ALGER : Pendant longtemps, Khaled Drareni a été le journaliste très BCBG qui a fait les beaux jours de plusieurs médias et interviewé un grand nombre de personnalités, y compris le président Abdelmadjid Tebboune. Connu pour son professionnalisme et son engagement pour les causes nobles, qui lui vaudront la reconnaissance de ses pairs et un succès populaire, il a été de toutes les batailles, notamment à la faveur du Hirak, non sans déboires et démêlés avec la justice. À travers cet entretien à bâtons rompus, Arab News en français a tenté d’en savoir un peu plus sur ce journaliste militant, et dans quel état d’esprit il aborde son retour sur le terrain.
La Cour suprême a accepté le pourvoi en cassation présenté par vos avocats. Quel est votre sentiment?
C’est un sentiment plutôt positif, car c’est ce que nous espérions avec mon collectif d’avocats. La Cour suprême nous a donné raison, nous espérons maintenant que le nouveau procès dont nous attendons la programmation va corriger l’énorme erreur judiciaire dont j’ai été victime en août et en septembre 2020.
Faites-vous confiance à la justice algérienne?
Je fais confiance à ma famille, à mes proches, aux avocats, à tous mes soutiens en Algérie et dans le monde qui ont cru en mon combat pour une presse libre en Algérie et qui ont cru en mon innocence. Quant à la justice algérienne, j’espère qu’elle corrigera le dérapage judiciaire dont j’ai été victime.
«Khaled Drareni est un khabarji (“informateur”) à la solde de parties étrangères.» Cette accusation vous touche-t-elle? Et quelle est votre réponse à tous ceux qui le pensent et qui relaient ce propos?

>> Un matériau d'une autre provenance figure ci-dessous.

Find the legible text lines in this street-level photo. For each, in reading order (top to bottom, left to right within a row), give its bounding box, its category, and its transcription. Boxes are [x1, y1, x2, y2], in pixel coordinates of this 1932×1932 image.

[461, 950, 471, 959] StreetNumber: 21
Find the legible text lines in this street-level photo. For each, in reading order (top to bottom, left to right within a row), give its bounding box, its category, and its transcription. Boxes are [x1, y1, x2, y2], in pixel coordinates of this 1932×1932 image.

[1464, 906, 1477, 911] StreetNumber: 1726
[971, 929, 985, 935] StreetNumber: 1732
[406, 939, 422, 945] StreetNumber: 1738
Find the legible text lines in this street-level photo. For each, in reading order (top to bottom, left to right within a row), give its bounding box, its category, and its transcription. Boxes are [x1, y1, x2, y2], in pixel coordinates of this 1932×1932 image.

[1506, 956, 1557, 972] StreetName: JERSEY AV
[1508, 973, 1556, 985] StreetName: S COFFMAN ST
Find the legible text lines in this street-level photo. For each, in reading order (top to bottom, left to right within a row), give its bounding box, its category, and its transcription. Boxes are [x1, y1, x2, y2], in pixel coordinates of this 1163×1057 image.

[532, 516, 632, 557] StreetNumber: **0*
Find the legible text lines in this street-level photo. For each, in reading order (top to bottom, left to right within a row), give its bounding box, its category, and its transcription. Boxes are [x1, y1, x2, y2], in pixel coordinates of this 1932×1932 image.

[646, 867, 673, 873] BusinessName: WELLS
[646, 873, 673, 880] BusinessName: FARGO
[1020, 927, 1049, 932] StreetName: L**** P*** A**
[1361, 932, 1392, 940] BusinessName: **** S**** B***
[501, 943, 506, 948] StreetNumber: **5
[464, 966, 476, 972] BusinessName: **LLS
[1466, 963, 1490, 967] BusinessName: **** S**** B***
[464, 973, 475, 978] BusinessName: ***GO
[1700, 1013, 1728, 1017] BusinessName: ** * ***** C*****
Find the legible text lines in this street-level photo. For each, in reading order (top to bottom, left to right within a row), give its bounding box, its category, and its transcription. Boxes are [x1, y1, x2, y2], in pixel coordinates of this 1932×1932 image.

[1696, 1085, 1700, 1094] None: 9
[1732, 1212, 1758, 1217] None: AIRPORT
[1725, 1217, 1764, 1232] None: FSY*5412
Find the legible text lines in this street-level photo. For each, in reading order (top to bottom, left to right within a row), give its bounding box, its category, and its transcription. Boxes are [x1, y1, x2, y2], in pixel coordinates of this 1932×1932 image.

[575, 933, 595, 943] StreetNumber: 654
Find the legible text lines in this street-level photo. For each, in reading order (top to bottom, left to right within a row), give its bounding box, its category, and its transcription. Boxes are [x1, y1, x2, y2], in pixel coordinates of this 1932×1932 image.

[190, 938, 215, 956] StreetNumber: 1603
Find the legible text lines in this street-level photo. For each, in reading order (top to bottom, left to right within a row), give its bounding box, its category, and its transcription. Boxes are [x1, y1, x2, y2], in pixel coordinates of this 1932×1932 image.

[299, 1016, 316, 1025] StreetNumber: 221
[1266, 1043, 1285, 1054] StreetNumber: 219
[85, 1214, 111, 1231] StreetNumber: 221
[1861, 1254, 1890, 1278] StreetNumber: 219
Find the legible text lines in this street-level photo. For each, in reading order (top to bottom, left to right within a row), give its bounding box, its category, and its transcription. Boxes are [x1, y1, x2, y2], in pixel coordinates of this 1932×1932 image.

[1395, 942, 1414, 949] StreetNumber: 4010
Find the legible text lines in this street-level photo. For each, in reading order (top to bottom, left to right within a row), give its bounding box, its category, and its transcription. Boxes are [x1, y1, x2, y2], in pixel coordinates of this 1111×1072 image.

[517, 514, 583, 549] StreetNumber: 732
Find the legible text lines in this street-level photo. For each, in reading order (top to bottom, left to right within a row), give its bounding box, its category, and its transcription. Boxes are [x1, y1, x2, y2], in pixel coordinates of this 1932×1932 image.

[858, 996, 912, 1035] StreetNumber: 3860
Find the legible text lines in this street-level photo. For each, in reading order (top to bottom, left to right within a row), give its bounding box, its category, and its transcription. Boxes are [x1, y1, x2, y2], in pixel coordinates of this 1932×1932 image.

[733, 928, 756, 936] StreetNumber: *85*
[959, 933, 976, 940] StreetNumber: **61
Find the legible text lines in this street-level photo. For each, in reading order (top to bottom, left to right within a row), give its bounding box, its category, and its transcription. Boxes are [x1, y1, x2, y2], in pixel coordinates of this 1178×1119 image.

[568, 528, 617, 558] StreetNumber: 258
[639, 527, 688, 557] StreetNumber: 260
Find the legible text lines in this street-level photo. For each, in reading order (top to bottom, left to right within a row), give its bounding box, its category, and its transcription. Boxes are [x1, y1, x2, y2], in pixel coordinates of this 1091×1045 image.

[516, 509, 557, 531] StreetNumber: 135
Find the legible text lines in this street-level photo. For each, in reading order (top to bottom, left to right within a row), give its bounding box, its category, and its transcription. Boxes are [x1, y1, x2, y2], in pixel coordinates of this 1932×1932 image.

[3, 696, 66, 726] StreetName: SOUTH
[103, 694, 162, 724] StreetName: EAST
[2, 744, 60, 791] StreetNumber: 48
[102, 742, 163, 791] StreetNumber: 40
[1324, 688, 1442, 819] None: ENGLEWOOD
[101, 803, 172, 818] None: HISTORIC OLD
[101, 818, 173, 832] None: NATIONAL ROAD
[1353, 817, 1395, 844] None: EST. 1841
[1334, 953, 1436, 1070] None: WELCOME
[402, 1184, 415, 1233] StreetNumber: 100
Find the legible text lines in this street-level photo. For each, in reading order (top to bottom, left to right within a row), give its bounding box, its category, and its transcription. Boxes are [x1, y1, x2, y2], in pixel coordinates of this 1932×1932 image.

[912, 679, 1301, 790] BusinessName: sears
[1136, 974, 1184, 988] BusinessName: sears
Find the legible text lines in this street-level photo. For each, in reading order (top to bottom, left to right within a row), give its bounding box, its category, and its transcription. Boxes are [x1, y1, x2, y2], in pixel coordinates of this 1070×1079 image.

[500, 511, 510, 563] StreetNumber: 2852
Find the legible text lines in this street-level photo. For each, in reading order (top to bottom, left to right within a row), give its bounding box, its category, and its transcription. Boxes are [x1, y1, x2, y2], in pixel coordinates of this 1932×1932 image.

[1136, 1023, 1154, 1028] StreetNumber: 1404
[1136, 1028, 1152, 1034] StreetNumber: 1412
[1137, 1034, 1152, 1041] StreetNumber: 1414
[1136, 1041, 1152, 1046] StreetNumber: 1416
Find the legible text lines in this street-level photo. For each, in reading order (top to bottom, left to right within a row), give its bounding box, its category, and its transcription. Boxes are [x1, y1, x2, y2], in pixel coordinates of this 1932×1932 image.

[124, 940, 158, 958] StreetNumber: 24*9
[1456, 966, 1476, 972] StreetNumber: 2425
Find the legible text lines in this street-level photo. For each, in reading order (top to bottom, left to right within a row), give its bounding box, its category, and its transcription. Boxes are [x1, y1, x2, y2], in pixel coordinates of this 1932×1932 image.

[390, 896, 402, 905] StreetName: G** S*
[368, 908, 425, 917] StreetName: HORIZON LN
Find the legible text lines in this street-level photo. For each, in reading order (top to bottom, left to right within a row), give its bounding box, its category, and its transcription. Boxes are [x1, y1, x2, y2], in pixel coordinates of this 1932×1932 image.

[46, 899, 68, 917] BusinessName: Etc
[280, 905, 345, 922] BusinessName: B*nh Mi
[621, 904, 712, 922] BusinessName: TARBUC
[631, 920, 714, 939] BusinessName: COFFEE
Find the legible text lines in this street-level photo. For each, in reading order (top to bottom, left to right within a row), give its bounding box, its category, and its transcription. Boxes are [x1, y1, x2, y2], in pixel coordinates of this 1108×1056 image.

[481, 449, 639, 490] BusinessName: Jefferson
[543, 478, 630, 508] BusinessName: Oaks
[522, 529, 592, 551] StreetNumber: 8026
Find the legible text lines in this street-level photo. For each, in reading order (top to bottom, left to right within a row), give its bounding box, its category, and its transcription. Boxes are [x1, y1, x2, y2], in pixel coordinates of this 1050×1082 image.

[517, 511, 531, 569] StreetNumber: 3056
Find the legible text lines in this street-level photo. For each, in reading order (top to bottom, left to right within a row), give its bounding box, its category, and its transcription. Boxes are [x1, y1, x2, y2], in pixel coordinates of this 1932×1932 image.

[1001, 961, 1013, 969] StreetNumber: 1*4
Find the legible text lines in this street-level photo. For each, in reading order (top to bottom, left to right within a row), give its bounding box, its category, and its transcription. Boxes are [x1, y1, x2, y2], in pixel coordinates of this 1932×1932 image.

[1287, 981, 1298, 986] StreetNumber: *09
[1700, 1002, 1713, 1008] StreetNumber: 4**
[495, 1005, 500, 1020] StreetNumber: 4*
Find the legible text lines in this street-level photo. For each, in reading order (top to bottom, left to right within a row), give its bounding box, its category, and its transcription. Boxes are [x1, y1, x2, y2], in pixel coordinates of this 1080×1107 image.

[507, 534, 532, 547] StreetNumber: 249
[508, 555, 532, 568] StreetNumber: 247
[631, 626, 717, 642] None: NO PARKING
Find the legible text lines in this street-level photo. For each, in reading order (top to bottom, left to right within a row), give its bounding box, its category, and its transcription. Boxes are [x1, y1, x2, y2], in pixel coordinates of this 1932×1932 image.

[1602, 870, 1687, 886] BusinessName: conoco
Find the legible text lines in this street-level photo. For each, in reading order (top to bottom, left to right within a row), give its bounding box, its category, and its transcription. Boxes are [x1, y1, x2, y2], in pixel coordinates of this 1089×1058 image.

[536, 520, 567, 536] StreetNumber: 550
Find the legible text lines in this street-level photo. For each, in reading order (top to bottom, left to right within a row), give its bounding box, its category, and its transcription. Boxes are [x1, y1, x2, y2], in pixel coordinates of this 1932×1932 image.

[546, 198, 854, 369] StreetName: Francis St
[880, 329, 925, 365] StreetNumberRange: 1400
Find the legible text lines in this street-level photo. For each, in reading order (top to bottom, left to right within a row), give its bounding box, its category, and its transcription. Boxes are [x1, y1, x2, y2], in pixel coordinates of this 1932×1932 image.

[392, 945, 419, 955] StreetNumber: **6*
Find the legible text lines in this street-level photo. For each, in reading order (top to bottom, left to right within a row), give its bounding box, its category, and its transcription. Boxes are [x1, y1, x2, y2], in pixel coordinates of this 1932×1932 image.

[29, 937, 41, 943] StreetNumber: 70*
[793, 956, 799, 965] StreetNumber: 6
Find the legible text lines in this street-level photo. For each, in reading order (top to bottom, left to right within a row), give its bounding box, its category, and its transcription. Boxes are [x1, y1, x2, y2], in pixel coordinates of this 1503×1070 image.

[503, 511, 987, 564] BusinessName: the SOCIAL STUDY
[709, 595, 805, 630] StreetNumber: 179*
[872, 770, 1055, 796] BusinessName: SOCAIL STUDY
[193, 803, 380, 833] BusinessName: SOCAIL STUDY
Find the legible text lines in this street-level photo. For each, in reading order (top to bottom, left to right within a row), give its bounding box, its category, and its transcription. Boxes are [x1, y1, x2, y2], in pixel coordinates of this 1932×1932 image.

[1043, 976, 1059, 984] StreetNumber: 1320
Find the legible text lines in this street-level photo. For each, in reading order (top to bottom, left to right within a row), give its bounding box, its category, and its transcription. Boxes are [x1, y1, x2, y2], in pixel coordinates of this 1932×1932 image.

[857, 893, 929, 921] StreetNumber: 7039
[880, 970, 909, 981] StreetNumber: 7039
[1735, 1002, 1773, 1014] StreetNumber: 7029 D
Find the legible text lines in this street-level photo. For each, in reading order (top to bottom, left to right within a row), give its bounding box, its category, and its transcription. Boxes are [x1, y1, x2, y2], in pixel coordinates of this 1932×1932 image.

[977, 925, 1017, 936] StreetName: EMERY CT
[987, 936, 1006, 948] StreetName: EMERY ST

C’est une accusation habituelle que l’on colle facilement à ceux qui dérangent. Je ne suis pas le premier à la subir et je ne serai certainement pas le dernier. Une accusation sans preuves ni éléments tangibles, juste pour ne pas avouer qu’on a mis un journaliste en prison pour avoir fait son travail de journaliste. Entre l’été 2019 et février 2020, j’ai été arrêté et interrogé près de quinze fois par les services de sécurité. À aucun moment on ne m’a posé une question en ce sens (travail pour des parties étrangères). Toutes les questions concernaient ma couverture du Hirak et mes publications sur les réseaux sociaux.
Qu’en est-il de la liberté de presse et d’expression en Algérie?
Je suis triste pour l’état de la presse en Algérie. Jamais la situation n’a été aussi critique, des dizaines de journalistes ont été persécutés, poursuivis, emprisonnés, menacés. La protection de la liberté de la presse n’est qu’un slogan en Algérie et n’a rien de réel. Nous pensions que le Hirak allait changer les choses et faire libérer la presse. C’est tout le contraire qui s’est produit. Pour contrôler le Hirak et l’affaiblir, les autorités ont décidé de contrôler la presse et les journalistes qui couvrent ce Hirak. La liste des journalistes persécutés est tristement longue: Abdelkrim Zeghileche, Said Boudour, Sofiane Merrakchi, Abdelmonji Khelladi, Adel Azeb Echikh, Mustapha Bendjama et bien d’autres. Le combat pour une presse libre en Algérie doit se poursuivre.
Vous vous dites déterminé à mener ce combat universel en tant que journaliste algérien. Comment cela?
Je me sens concerné par ce combat juste et légitime pour une presse libre en Algérie, au Maghreb et dans le monde. En Algérie, les journalistes continuent d’être persécutés lorsqu’ils décident de travailler librement et sans ordres. Au Maroc, deux journalistes, Omar Radi et Souleyman Raissouni, sont actuellement en prison pour avoir fait leur travail. Ce combat doit être collectif, nous devons le faire pour nous et pour les générations de journalistes à venir.
Sitôt libéré, vous avez repris vos activités journalistiques et vous continuez à couvrir le Hirak. N’avez-vous pas peur des représailles ou d’être emprisonné une nouvelle fois?
Si j’avais peur des représailles, je ne serais pas allé en prison pendant onze mois. Je pense que je suis arrivé à un stade où la peur n’est plus une option. Le journalisme est le seul métier que je sais faire. La chose la plus terrible en prison, c’est d’être privé d’exercer son travail de journaliste, il était donc pour moi normal de revenir rapidement à ce formidable métier que j’exerce avec bonheur depuis quinze ans.